# [Study text]
*** Begin section ***
Also, a piece which proves valuable companion reading is the recent post by Felix Salmon, of the blog Market Movers. He is skeptical of French’s claim that Brandeis needs to sell the Rose, and offers a financial dissenting viewpoint on the decision.

He also found at least one answer to our anonymous alumnus’ question. In a follow-up post, he states that he was told by David Nathan, the director of communications in Brandeis’ Office of Alumni Relations,

Apparently all of the Rose Art Museum’s artworks are considered to be assets of the university endowment, valued at $1 each. All the proceeds from the sale of any artwork, then, is automatically a desperately-needed capital gain for the endowment.

Tricky.

~Loki

Author

7 thoughts on “Did Too Much Debt Cause Brandeis’ Financial Woes?”

  1. Cynic –
    Excellent points. I cannot understand why the University overextended itself so enormously. I cannot help but draw comparisons to the nation’s financial sector – after everything crashed, the Rose has become our bailout fund.

  2. Publius is spot-on.

    But he also highlights an important point, one that has mostly been lost in this discussion. Your anonymous financial analyst gets it backwards when he suggests that Brandeis was somehow duplicitous to report endowment gains at the same time it assumed larger debts. Those are two separate categories.
*** End section ***
# [Study material]
*** Begin section ***
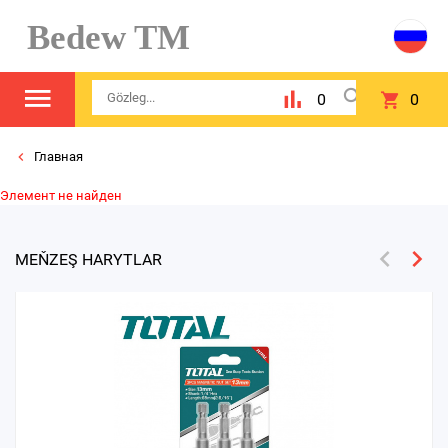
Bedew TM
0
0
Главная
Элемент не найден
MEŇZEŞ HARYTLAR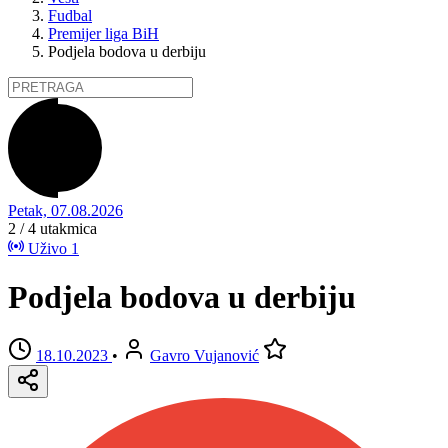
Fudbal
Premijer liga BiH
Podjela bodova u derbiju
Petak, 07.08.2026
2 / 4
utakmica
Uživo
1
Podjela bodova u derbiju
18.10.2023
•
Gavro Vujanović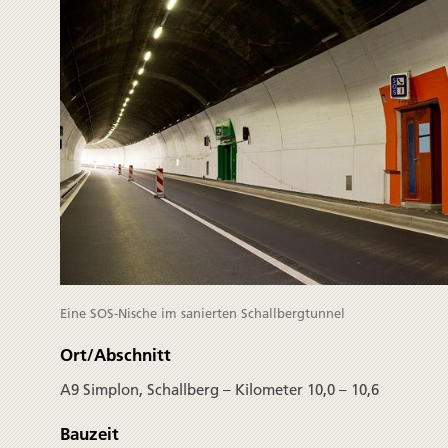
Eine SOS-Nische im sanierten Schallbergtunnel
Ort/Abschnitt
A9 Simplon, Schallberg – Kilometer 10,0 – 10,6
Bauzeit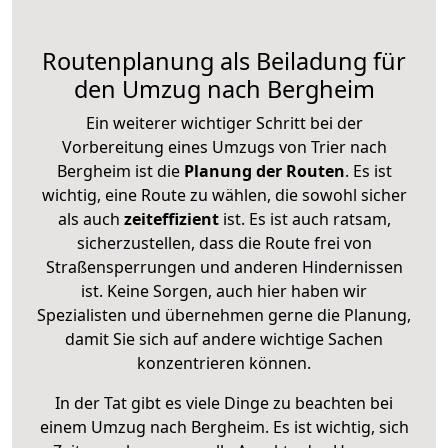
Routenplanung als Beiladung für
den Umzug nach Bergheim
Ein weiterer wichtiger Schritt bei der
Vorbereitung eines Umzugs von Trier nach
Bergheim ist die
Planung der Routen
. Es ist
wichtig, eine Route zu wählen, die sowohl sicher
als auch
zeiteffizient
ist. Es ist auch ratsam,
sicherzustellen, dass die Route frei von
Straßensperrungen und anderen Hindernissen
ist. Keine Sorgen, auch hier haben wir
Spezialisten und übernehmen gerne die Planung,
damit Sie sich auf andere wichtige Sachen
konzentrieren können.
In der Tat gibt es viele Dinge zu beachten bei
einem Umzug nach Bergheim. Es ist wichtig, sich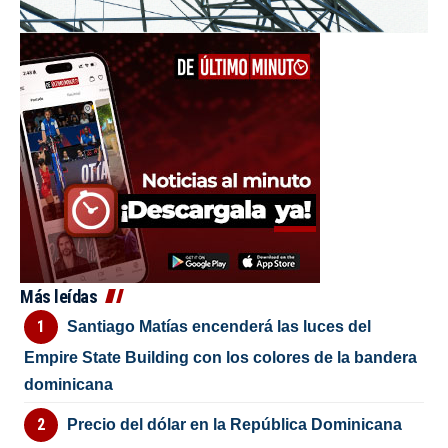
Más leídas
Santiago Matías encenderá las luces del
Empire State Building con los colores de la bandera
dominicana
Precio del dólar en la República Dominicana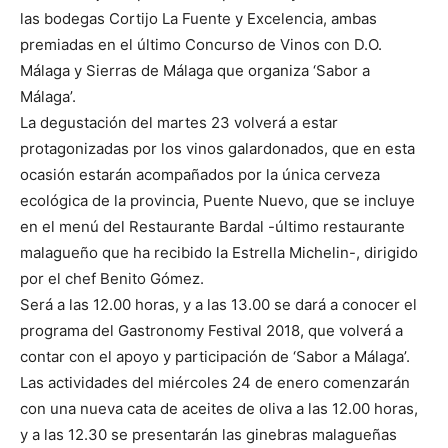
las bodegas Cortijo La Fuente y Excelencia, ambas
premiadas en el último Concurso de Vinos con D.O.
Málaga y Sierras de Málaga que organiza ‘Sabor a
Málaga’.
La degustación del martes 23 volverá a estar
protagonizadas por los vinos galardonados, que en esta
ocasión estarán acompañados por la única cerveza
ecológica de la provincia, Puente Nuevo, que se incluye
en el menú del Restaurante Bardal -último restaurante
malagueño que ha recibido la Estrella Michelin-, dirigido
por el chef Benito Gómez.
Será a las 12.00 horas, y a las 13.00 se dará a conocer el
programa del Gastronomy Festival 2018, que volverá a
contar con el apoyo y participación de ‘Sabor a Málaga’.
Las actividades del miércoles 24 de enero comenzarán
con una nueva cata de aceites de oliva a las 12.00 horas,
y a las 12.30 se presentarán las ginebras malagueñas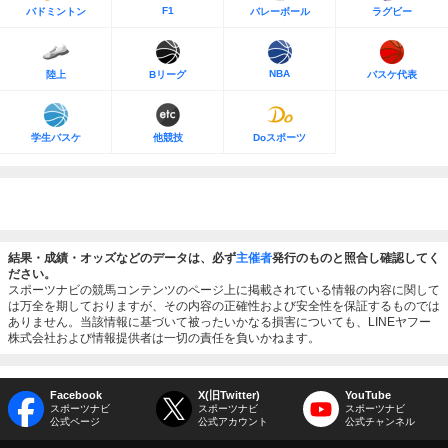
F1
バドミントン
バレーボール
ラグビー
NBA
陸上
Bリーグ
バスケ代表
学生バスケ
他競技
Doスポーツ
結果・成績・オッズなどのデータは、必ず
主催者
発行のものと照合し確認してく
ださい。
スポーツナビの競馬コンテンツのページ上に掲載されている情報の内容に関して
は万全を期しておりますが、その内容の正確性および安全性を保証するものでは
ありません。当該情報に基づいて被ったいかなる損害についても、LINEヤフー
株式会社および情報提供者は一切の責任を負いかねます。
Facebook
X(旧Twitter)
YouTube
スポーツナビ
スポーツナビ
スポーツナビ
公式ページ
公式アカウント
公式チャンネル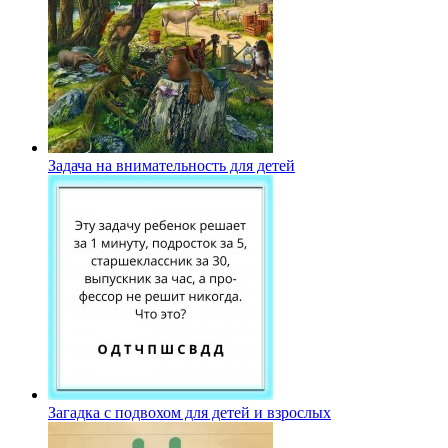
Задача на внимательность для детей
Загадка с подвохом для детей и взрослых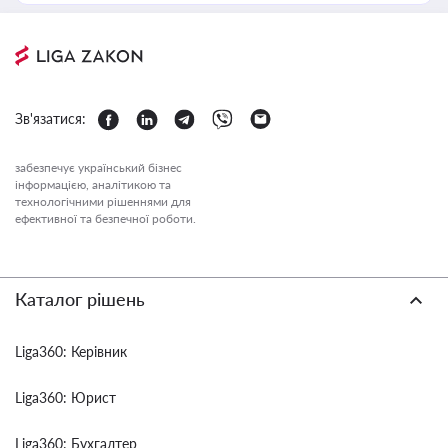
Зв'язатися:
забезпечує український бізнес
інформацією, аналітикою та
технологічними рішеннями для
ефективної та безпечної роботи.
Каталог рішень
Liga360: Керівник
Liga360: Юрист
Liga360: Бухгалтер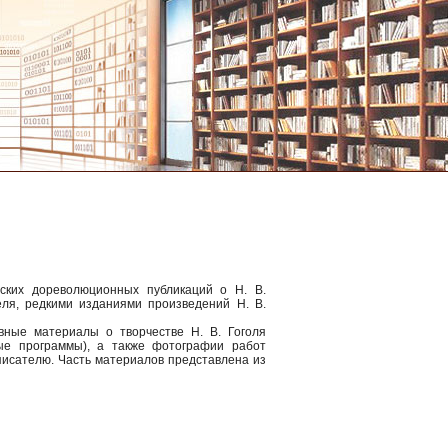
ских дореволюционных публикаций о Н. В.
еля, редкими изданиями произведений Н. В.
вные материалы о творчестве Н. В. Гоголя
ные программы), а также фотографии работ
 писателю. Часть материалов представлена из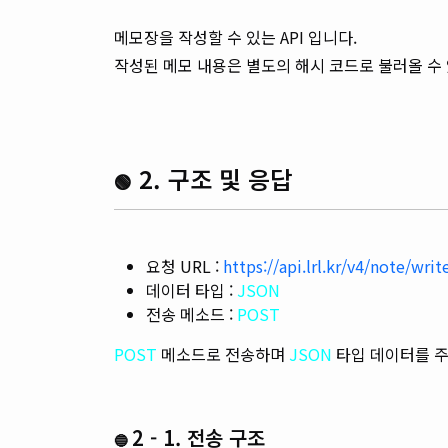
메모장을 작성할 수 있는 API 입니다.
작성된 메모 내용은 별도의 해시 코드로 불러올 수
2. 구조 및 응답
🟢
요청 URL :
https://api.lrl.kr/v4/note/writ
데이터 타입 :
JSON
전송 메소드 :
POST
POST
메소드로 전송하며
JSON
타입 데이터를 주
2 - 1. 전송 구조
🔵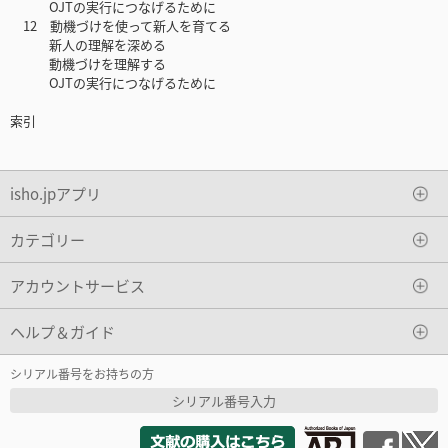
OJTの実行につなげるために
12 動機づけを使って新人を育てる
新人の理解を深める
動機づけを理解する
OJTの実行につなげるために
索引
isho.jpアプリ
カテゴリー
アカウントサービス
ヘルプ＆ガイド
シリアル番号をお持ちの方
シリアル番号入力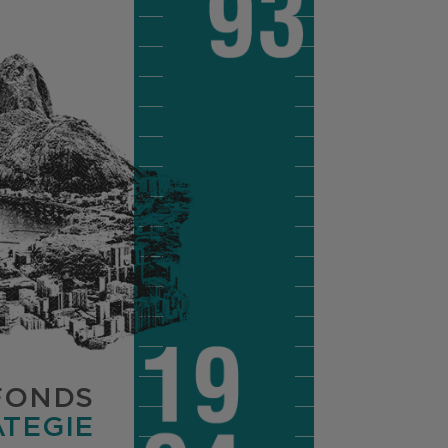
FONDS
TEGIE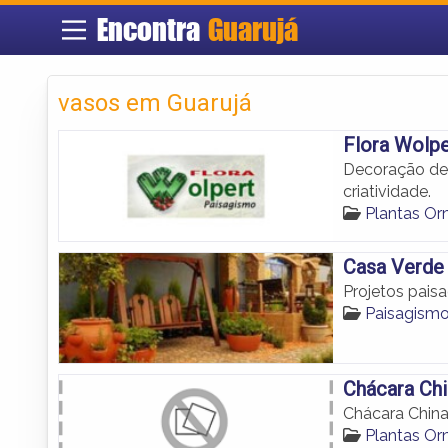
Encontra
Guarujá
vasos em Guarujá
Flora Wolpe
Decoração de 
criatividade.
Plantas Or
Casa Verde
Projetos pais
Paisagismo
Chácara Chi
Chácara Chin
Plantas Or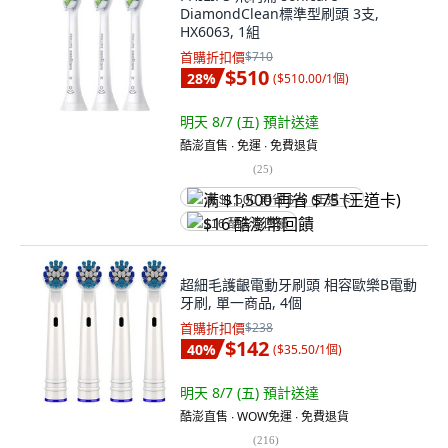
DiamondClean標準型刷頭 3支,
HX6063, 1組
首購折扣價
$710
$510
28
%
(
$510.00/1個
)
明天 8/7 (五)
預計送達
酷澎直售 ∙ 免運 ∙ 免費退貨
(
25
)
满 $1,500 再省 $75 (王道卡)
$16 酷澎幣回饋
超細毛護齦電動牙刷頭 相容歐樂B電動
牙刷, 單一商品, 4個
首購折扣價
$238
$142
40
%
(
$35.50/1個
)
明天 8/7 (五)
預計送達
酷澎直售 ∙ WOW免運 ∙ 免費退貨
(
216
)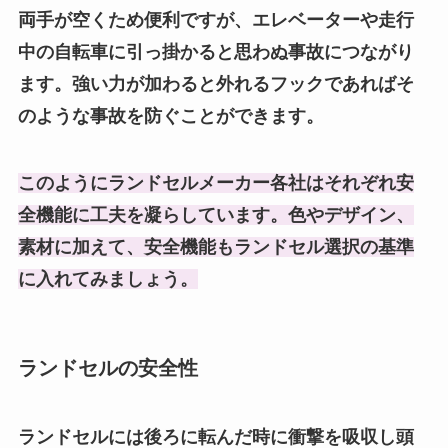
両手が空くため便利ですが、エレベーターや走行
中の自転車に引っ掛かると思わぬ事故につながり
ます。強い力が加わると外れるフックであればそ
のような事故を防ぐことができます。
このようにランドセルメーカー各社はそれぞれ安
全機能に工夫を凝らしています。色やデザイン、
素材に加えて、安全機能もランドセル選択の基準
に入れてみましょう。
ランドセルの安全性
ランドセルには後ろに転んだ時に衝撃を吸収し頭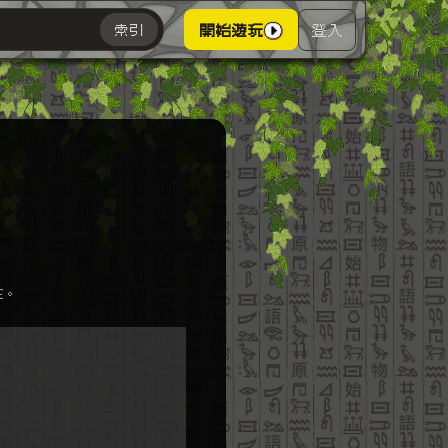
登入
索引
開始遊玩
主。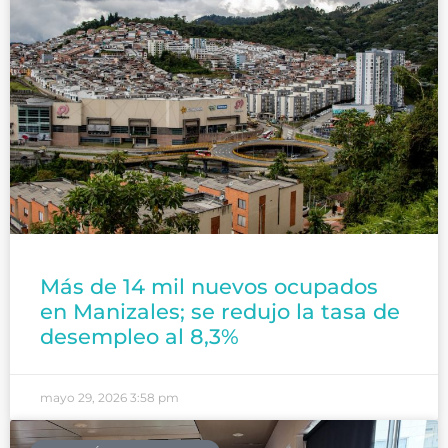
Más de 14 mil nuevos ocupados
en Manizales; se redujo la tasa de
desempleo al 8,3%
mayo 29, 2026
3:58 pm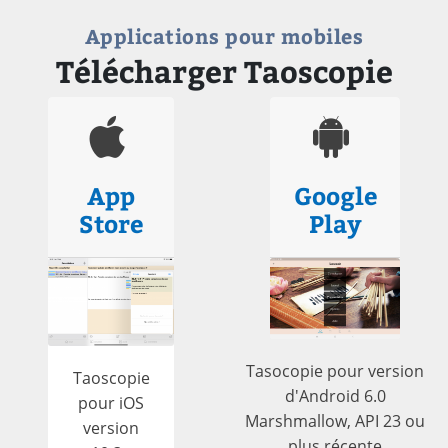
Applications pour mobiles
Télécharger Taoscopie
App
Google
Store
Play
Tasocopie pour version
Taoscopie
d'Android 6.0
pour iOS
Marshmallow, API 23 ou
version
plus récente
*** End section ***
# [Your instructions]
In the blog post about Brandeis, what value is given to each of the Rose Art Museum's artworks as an asset of the university endowment?

# [Written solution]
$1 each